General Discussion
In reply to the discussion: Wow... George Orwell Would Be Proud... The "Free Flow" Of Information Act... [View all]JDPriestly
(57,936 posts)Abridge means limit among other things.
So if the shield laws protect the freedom of the press, they are constitutional. If not, they are not. It's quite simple really.
If my 10-year-old wants to get her friends together in the summer and create a neighborhood newspaper in which they write the truth about what is going on, they enjoy freedom of the press.
If I write on the internet about some scandal in town that I know about, I am exercising free speech and freedom of the press. We should all be free to obtain information about almost anything. And the almost should be narrowly defined so as to promote freedom, not censorship.

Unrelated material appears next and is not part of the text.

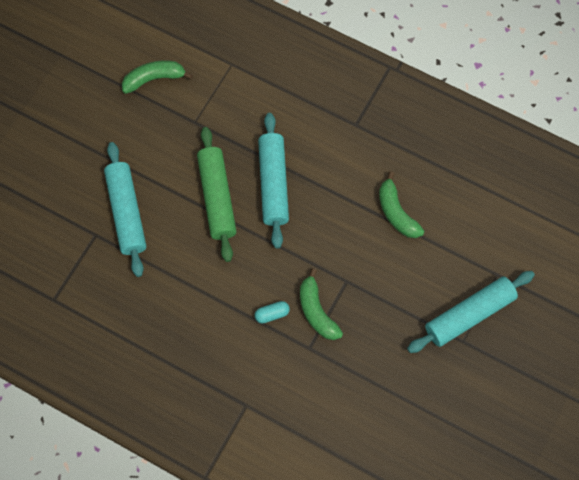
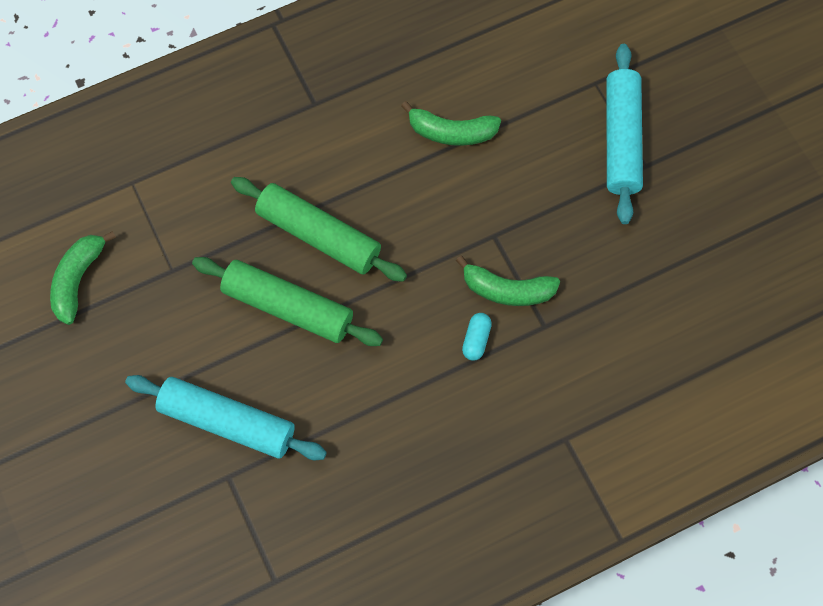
camera: 55 degrees left, 0 degrees up
(273, 184) = (319, 235): turquoise rolling pin -> green rolling pin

In the days of Wilhelm Reich (at worst, kind of a crazy guy -- http://en.wikipedia.org/wiki/Wilhelm_Reich), back in the days when Lady Chatterley's lover could not be published because it was considered to be pornography (under Controversy http://en.wikipedia.org/wiki/Lady_Chatterley%27s_Lover), the freedom of speech was narrowly defined. We grew up in this country. We realized that we could not censor speech in that way.
At this time, the Congress and the executive and national security parts of our government want to use the secrecy laws to silence criticism of our government and its overbearing policies around the world. We are not allowed to know about the NSA surveillance and collection of our metadata because it is reminiscent if not the expression of a police state, far worse than even the police states of Stalin or of East Germany. Far more intrusive, far more inclusive of information about so many Americans.
The First Amendment in its many protections was written and adopted precisely in order to prevent a US government from censoring us and attempting to control us politically in the very ways that our government now is doing it.
The interpretation of the First Amendment depends of course on the Supreme Court doing the interpreting. I do not expect much of our current bunch on that Court, but I hope that in the future we will get some less rigid ideologues who will be able to see what is going on, how we are facing a power grab more aggressive than any we have yet seen in the US.
I think that the internet will be instrumental in awakening Americans to the loss of their political liberty. And of course, that is why the NSA has the internet under surveillance.
My political views are not all that radical, but I do understand the risks to the First Amendment because of my life experiences and my academic work. It is the bulwark of our personal freedom. We cannot allow it to be narrowed to meaningless.